COMPITO SCRITTO A >>
Stampa fedelmente il passo del testo sulla rubrica dedicata all'edilizia che si apre con le parole contenenti "Con questo intervento" e si chiude con "delle normative. (g.sa.)".

ESTRATTO DELLA PAGINA >>
- - - - -

Con questo intervento Salvatore Di Bacco avvia su Diario Diac la sua rubrica settimanale “Il labirinto oscuro dell’edilizia” dedicata ai temi dell’attuazione del decreto salva-casa e della riforma del TU dell’edilizia. Di Bacco è coordinatore del comitato scientifico UNITEL, l’associazione nazionale dei tecnici degli enti locali. Uno dei massimi esperti della materia, invitato spesso in audizioni parlamentari, svolge un’intensa attività di partecipazione a seminari e corsi di formazione. L’obiettivo della rubrica è affrontare i temi di attualità nel mondo dell’edilizia e dell’urbanistica, con un approccio operativo, sistematico e pragmatico, con particolare riferimento alle procedure da seguire, ai procedimenti e ai percorsi da applicare, alle criticità che inevitabilmente emergeranno dall’attuazione delle normative. (g.sa.)

- - - - -

MATERIALE DI PARTENZA >>

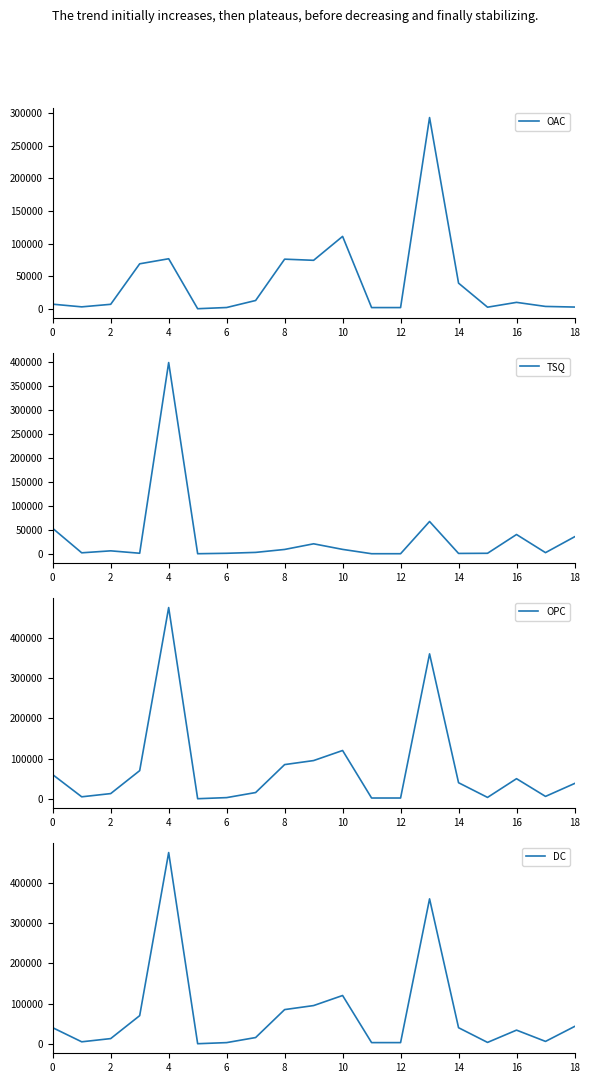

Reading left to right, transcribe all the data shown in this chart.

OAC: 7169	3100	7000	69000	76735	249	2100	12850	76101	74348	110965	1999	1999	292859	39400	2600	9978	3750	2800
TSQ: 52831	1900	6000	1000	398265	1	900	2750	8899	20652	9035	1	1	67141	600	900	40022	2250	35200
OPC: 60000	5000	13000	70000	475000	250	3000	15600	85000	95000	120000	2000	2000	360000	40000	3500	50000	6000	38000
DC: 40000	5000	13000	70000	475000	250	3000	15600	85000	95000	120000	3000	3000	360000	40000	3500	34000	6000	43000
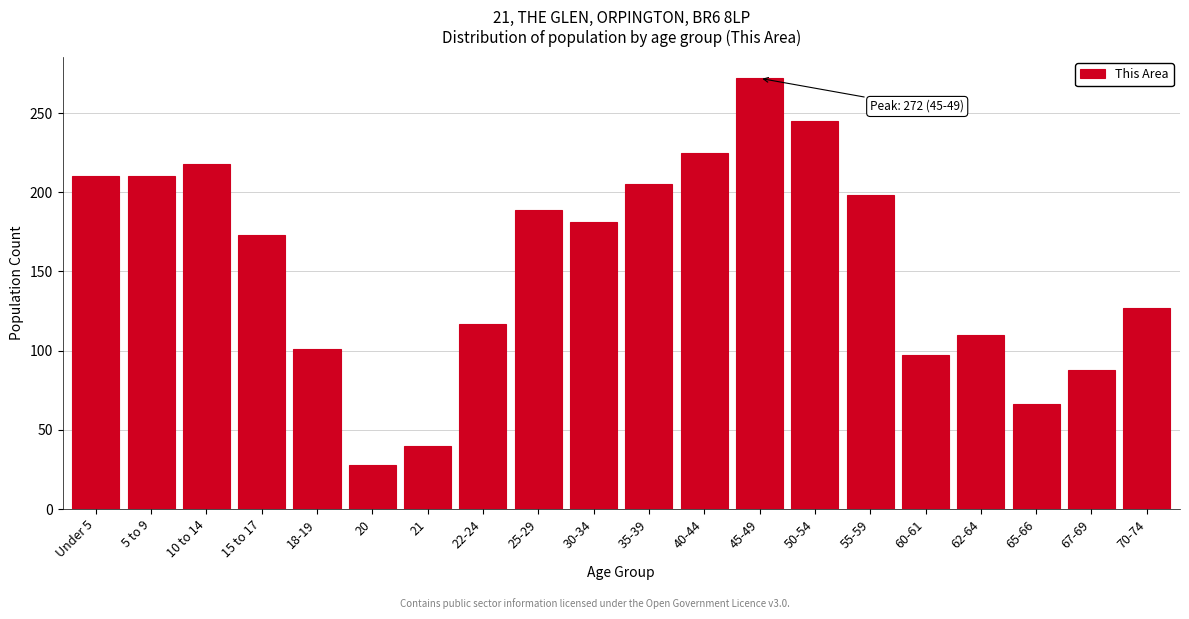

Reading right to left, list all the values displayed in this chart.

127	88	66	110	97	198	245	272	225	205	181	189	117	40	28	101	173	218	210	210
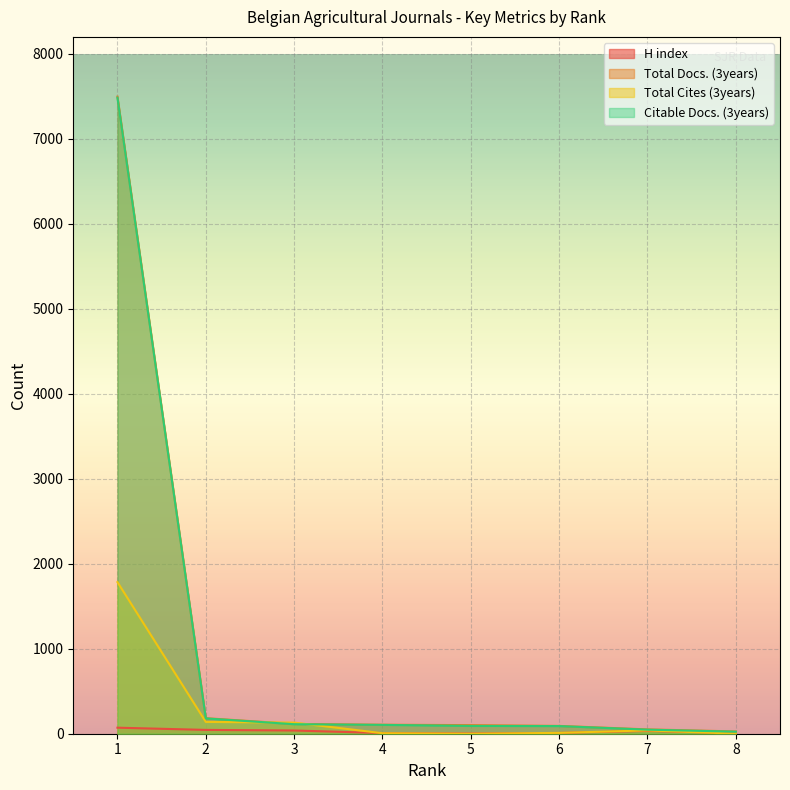

What is the value of the Citable Docs. (3years) point at the 3rd from the left?

112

- - - - -

COMPITO SCRITTO B >>
Modifica la parte delle voci che parte dalla riga contenente "What is the" e arriva alla fine delle voci, sostituendo "value" con "amount". Restituisci solo quelle righe, lasciando invariato tutto il resto.

RISPOSTA AL COMPITO A >>
Con questo intervento Salvatore Di Bacco avvia su Diario Diac la sua rubrica settimanale “Il labirinto oscuro dell’edilizia” dedicata ai temi dell’attuazione del decreto salva-casa e della riforma del TU dell’edilizia. Di Bacco è coordinatore del comitato scientifico UNITEL, l’associazione nazionale dei tecnici degli enti locali. Uno dei massimi esperti della materia, invitato spesso in audizioni parlamentari, svolge un’intensa attività di partecipazione a seminari e corsi di formazione. L’obiettivo della rubrica è affrontare i temi di attualità nel mondo dell’edilizia e dell’urbanistica, con un approccio operativo, sistematico e pragmatico, con particolare riferimento alle procedure da seguire, ai procedimenti e ai percorsi da applicare, alle criticità che inevitabilmente emergeranno dall’attuazione delle normative. (g.sa.)

RISPOSTA AL COMPITO B >>
What is the amount of the Citable Docs. (3years) point at the 3rd from the left?

112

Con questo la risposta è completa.